The People Pleaser
I always had a tough time making friends. Being raised by a mother with narcisstic tendencies, who relocated me and my siblings around constantly in our formative years, had extremely handicapped the fundamental qualities we needed to learn as children such as confidence, trust, and openness. The crippling anxiety that resulted had me constantly worrying about doing or saying the wrong thing, forcing me to live in the past or anticipating the future, unable to live in the moment. This is no way for anyone to live.
Part of anyone's personal journey of healing past trauma to become a more healthy and authentic person, includes accepting oneself for who they are and finding the silverlinings in what are otherwise dark clouds. For me, it was realizing that the isolation and social anxiety I experienced throughout my life also forced me to become independent, self-reliant, and resilient. But as any human does, I still craved social contact and belonging. In a desperate attempt to fulfill those needs, I accumulated friends like they were Pokémon. This didn’t actually fulfill anything, however. In fact, it added to my anxiety and feelings of isolation. I eventually realized that a friend to all is a friend to none.
There are a handful of specific events in my life that led me to being content with who I am today. First, when I met the love of my life, who showed me that there was more to life than material goods. Second, when I began researching and practicing minimalism, which showed me how to live a more meaningful and intentional life, and helped me establish my personal values. Third, when I met my best friend who showed me the value of patience and of quality over quantity. And finally, when I experienced an epiphany after hearing one of the hosts, Adam Johnson, of one my favourite podcasts, Citations Needed, unabashedly admit that his frankness often made him a party pooper, which is something that really resonated with me. Through these experiences, I finally found my confidence.

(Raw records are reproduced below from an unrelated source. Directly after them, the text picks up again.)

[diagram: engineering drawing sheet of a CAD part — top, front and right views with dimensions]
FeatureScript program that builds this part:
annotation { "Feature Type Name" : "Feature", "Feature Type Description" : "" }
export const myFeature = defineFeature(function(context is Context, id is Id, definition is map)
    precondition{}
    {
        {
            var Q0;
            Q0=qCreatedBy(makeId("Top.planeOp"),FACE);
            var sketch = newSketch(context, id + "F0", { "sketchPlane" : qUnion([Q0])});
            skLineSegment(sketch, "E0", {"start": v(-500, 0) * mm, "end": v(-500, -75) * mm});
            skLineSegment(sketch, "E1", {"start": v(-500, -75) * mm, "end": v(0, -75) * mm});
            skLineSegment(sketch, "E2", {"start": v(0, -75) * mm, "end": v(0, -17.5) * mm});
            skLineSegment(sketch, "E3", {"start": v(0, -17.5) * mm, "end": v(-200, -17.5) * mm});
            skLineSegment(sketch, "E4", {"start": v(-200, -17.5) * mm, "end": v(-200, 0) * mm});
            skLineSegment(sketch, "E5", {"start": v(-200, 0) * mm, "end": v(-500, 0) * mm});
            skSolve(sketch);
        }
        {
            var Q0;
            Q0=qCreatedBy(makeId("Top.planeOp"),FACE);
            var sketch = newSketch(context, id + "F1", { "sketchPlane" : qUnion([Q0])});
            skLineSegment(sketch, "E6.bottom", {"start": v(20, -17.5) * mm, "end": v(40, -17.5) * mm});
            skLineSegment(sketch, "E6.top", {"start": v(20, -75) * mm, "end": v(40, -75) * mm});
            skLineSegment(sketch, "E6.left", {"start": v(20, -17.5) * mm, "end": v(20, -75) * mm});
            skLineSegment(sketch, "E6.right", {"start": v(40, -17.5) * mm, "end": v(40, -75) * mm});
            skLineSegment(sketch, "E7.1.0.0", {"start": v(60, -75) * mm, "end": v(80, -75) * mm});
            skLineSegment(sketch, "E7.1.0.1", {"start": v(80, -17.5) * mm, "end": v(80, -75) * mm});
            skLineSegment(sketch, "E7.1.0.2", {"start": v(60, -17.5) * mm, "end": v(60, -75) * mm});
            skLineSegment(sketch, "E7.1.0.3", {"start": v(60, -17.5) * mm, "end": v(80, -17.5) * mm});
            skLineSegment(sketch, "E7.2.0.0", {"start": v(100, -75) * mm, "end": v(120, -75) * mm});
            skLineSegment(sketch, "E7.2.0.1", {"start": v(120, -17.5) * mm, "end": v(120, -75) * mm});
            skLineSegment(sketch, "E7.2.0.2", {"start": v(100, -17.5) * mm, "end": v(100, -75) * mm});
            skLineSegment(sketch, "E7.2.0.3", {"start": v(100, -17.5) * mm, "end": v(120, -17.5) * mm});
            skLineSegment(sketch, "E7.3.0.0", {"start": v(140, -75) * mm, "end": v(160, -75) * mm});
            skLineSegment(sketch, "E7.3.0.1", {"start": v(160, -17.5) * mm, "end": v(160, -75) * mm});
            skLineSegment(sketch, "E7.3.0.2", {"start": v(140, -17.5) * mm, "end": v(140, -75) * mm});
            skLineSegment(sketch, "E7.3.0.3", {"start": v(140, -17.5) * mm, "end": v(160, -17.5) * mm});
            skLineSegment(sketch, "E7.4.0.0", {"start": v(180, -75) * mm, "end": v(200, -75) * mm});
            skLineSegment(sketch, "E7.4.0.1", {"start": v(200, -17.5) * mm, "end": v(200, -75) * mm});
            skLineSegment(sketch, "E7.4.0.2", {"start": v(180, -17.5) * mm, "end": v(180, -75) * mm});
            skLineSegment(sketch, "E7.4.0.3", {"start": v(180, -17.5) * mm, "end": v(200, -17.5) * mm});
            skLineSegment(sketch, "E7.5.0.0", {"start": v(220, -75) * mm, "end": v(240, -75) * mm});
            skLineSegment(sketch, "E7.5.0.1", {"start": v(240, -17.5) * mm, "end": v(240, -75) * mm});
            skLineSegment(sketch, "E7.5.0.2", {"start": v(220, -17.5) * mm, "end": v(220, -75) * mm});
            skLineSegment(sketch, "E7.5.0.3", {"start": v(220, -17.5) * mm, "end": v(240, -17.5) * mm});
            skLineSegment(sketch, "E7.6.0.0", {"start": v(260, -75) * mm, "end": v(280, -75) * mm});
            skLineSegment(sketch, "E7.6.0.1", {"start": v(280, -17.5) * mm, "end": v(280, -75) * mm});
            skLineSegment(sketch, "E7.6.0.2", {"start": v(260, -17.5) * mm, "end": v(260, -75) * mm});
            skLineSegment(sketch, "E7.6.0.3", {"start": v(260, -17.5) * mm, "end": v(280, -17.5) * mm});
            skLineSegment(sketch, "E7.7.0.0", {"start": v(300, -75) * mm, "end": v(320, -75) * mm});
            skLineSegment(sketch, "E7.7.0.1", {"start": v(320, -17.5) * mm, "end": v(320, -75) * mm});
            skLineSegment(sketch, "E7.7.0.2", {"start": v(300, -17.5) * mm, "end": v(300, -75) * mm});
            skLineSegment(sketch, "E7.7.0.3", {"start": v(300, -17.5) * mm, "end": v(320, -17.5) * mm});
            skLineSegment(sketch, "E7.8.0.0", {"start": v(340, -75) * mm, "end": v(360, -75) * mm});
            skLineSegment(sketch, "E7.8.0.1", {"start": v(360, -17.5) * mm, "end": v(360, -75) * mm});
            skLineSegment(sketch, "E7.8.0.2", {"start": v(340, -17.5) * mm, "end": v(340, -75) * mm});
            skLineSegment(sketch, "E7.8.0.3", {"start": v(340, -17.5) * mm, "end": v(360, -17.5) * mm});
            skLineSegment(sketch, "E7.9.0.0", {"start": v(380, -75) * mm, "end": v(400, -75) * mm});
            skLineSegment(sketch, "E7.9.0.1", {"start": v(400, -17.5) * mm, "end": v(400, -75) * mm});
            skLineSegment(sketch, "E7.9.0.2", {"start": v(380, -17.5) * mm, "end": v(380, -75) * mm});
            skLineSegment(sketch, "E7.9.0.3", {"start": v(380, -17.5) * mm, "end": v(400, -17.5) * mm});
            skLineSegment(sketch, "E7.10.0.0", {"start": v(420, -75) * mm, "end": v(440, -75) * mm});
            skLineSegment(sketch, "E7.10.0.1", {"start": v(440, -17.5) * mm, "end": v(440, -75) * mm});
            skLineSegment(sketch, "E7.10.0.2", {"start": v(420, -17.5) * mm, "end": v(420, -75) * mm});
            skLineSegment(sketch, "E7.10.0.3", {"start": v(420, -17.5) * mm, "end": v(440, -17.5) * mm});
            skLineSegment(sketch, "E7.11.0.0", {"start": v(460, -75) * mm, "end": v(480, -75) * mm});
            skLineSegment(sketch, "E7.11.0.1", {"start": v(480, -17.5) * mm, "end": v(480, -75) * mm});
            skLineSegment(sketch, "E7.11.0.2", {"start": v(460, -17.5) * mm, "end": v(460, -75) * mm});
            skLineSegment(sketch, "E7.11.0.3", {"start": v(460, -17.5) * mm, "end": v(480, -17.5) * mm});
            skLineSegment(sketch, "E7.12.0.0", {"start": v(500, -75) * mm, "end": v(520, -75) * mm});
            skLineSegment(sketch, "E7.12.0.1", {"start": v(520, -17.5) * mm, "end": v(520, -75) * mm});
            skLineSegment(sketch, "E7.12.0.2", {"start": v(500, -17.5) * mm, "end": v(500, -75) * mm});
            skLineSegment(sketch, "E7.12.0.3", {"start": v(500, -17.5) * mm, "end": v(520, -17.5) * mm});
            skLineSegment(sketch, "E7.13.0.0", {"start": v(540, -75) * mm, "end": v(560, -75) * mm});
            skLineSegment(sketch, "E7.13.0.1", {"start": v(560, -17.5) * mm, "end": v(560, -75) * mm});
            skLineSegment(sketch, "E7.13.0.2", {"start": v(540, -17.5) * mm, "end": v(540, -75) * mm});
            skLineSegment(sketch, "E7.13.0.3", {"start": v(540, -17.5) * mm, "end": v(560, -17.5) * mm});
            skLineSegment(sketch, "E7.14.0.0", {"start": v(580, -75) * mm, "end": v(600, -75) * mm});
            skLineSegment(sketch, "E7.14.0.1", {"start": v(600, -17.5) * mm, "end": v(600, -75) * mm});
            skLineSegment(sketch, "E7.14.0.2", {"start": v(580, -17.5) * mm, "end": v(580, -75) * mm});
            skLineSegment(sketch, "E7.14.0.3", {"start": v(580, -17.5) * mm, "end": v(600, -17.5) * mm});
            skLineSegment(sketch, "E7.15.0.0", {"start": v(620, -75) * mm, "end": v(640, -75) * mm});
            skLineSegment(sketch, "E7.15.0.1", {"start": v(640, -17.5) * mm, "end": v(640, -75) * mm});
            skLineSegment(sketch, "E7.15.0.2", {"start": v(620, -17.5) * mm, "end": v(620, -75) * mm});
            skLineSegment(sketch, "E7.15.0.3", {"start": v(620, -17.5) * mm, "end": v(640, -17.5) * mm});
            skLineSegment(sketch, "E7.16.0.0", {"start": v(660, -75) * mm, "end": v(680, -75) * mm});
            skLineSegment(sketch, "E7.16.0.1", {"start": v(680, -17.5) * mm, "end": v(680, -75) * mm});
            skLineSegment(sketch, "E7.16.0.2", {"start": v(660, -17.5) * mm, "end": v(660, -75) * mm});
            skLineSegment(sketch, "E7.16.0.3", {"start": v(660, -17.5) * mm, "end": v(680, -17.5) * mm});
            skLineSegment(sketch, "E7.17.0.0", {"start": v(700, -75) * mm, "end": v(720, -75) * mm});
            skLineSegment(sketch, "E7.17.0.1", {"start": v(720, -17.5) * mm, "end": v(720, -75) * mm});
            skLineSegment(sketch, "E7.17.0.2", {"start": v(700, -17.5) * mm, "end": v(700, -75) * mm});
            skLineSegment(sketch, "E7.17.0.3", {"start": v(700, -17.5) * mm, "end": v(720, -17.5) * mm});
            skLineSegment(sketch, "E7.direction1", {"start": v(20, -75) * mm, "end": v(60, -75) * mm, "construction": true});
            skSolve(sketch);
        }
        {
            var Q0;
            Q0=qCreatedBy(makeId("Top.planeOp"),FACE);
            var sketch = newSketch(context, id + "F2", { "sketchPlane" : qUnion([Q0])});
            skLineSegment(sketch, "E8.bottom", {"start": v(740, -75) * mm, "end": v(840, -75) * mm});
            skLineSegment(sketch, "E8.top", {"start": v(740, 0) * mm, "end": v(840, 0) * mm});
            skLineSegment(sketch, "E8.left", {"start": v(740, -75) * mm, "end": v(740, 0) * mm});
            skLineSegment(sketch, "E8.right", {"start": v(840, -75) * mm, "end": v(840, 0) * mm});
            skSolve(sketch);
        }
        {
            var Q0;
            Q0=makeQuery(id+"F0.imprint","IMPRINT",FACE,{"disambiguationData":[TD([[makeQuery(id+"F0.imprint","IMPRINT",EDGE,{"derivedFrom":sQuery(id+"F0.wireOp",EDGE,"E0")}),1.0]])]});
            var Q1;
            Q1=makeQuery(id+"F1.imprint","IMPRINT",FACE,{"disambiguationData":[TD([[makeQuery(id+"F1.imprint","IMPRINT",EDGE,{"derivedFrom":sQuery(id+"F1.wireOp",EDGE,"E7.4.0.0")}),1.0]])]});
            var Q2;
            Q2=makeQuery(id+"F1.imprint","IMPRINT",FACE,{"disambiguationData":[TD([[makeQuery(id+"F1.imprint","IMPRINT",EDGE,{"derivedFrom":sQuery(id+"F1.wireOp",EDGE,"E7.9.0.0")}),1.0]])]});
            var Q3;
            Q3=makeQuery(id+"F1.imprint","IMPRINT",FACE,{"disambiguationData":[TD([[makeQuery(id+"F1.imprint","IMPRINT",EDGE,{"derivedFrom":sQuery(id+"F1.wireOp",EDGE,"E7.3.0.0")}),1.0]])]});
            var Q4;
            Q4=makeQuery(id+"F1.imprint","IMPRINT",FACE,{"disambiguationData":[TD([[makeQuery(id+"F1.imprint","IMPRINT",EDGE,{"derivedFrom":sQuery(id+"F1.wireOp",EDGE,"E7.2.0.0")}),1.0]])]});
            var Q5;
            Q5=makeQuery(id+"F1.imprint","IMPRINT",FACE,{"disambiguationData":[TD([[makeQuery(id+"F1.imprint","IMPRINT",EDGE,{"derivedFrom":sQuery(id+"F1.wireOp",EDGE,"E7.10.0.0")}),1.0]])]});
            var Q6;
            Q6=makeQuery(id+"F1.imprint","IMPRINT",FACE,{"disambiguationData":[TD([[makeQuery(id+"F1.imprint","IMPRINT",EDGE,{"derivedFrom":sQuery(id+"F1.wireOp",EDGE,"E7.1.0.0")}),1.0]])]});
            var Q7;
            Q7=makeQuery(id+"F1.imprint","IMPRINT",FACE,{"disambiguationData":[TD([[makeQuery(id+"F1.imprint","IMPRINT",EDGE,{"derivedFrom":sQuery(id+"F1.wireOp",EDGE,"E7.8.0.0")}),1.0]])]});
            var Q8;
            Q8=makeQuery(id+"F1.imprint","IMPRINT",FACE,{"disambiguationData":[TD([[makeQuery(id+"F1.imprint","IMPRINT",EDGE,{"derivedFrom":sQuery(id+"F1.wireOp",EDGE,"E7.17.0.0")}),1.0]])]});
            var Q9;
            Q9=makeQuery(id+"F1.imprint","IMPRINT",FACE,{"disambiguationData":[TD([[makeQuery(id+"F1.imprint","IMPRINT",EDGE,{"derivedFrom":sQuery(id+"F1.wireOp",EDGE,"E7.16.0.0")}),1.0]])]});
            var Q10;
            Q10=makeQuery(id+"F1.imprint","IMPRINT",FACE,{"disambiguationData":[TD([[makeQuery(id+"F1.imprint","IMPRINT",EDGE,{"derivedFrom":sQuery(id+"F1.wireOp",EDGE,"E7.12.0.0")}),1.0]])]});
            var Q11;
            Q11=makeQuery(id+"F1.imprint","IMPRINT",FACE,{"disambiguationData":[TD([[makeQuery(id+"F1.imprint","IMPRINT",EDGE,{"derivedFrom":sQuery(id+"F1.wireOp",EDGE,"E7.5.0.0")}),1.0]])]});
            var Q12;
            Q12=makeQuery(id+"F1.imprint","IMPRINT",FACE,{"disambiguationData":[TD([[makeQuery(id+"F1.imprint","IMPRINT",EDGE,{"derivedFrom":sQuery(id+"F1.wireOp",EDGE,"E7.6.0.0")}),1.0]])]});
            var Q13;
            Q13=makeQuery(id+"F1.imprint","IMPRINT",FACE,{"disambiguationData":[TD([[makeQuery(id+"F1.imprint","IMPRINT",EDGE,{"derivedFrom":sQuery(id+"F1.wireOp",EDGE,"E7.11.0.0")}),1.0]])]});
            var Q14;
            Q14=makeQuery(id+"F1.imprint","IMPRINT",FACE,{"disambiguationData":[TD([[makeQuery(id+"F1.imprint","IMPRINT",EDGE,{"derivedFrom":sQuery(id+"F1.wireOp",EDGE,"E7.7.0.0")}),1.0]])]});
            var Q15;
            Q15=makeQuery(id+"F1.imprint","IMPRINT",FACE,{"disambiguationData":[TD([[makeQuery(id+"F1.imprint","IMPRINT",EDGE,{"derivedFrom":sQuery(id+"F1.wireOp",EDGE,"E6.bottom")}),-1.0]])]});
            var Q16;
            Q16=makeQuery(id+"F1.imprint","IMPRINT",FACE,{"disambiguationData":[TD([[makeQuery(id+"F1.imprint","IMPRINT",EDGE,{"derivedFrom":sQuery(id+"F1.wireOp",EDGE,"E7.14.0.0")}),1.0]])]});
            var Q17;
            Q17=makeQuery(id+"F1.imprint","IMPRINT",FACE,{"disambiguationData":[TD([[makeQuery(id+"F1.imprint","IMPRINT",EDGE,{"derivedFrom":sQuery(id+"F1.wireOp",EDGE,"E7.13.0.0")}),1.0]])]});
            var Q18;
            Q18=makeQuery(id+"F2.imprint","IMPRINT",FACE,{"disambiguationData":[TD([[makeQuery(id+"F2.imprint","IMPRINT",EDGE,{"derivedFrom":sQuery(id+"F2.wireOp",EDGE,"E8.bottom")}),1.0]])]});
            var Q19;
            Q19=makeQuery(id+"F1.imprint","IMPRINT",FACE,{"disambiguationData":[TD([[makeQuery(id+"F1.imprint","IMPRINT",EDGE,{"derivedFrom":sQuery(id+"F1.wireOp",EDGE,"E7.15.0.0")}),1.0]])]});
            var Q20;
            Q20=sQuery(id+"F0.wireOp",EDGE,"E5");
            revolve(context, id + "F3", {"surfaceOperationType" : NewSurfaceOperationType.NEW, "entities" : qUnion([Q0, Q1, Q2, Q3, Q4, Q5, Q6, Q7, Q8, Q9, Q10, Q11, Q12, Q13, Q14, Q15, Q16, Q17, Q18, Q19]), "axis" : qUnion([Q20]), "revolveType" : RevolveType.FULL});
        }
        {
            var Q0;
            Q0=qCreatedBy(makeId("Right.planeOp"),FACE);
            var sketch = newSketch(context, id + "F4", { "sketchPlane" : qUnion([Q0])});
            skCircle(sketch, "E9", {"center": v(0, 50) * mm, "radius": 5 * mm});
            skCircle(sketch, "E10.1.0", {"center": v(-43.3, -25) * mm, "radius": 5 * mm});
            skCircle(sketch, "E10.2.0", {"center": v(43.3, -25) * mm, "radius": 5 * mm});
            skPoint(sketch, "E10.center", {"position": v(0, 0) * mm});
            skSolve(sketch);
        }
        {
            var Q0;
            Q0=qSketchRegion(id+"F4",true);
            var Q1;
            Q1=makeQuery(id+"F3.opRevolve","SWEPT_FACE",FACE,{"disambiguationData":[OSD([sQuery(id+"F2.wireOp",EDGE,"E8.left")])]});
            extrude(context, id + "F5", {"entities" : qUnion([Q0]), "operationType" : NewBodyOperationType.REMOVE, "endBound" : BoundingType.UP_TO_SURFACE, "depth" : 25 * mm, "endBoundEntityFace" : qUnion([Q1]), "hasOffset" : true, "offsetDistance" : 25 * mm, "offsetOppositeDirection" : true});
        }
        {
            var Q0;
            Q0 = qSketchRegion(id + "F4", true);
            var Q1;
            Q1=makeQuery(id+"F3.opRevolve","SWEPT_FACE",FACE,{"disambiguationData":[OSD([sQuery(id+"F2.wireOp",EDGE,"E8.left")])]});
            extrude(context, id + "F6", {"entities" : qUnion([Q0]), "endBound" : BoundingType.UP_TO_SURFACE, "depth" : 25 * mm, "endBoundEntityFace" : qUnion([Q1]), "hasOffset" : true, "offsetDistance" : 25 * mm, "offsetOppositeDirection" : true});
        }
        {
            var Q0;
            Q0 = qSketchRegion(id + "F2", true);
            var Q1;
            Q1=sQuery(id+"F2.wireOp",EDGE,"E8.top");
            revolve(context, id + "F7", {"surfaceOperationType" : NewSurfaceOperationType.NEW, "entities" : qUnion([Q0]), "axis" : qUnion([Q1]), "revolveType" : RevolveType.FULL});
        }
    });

These events revealed the person who was hiding under the veneer of anxiety that a chaotic childhood shrouded them in. It revelaed that I will rarely be that person to just shoot the shit with. That I will seldom be that person to hear complaints about things without attempting to help create real solutions for them. That I am not that person who avoids confrontation for the sake of civility. That I will never be that person who ignores obvious privilege and arrogance. That I will certainly never be that person who remains silent in the face of stupidity and unfairness. That after spending many exhausting years being that person, thanks to a demanding and self-centered mother, I can no longer be a part of any relationship that is a one-way street.
What I am is someone who will join others in the fight against injustice, inequality, and exploitation, by together making meaningful contributions to our communites. I will join others in helping uncover inconvenient truths and exposing corrupting power. I will join others in expanding our understanding of this wondrous universe we live in. I will join others in challenging each other in a mutual and continuous journey in being better people. I will join others in finding the potential in not only each other but in perfect strangers. I will join others in acknowledging the little things in life from cuddles with our children and pets, to finding beauty in nature, to laughing about life’s myriad contradictions. I will join others in two-way streets of friendship (or kinship), even if the flow in either direction is never equal.
This is who I really am and these are the qualities I now look for in my social connections, wether friend or family. I will not compromise my values, nor apologize for having appropriate expectations of myself and others with the means to create positive change. Life is too short that, when given the opportunity, we are not our best selves in an attempt to leave this world a better place. I welcome anyone who shares these values to come along for the journey with me. Together, we can accomplish anything.
Updated April 14, 2021: Spelling and grammar corrections, and some content clarifications.